Raw data
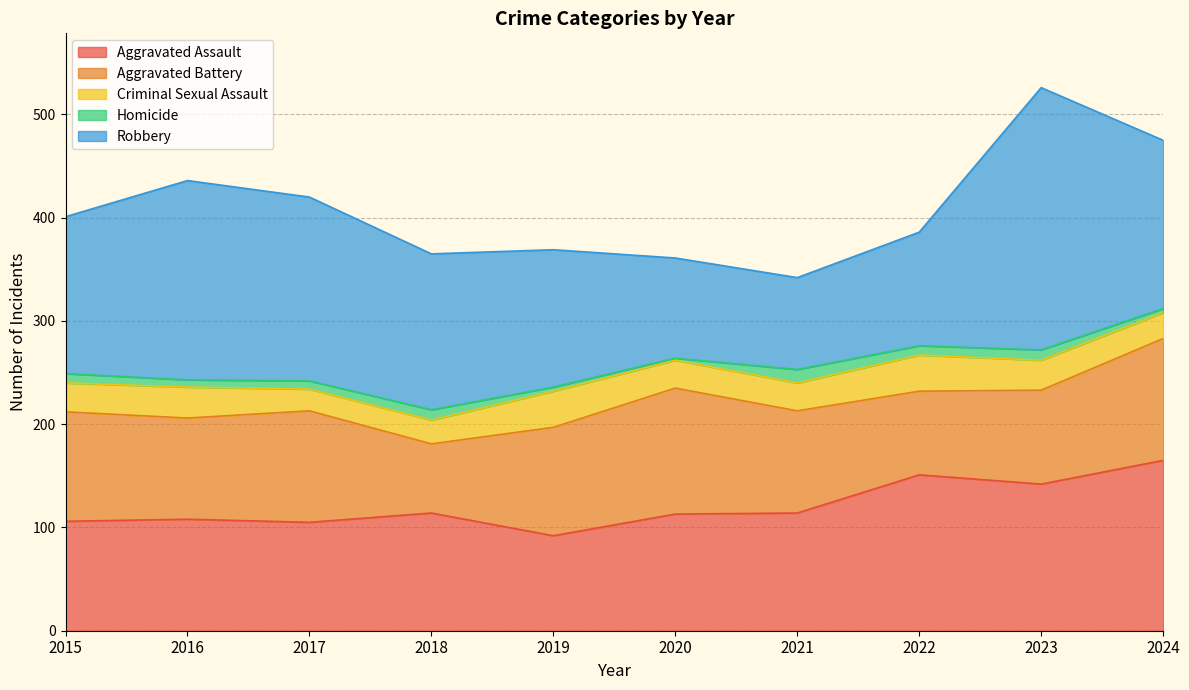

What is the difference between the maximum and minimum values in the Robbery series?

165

...

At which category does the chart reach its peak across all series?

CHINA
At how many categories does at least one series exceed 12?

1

...

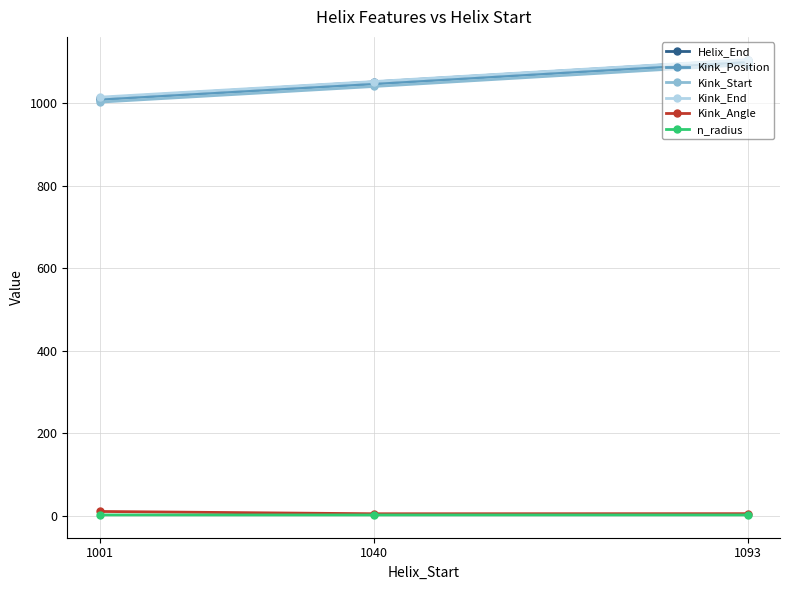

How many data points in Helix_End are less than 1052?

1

Problem requirements
Can you render the material between the lines holding "At which category" and "At how many", inclusive, as a Markdown table with columns Row and Line, skipping blank lines?

Task result
| Row | Line |
|---|---|
| 1 | At which category does the chart reach its peak across all series? |
| 2 | CHINA |
| 3 | At how many categories does at least one series exceed 12? |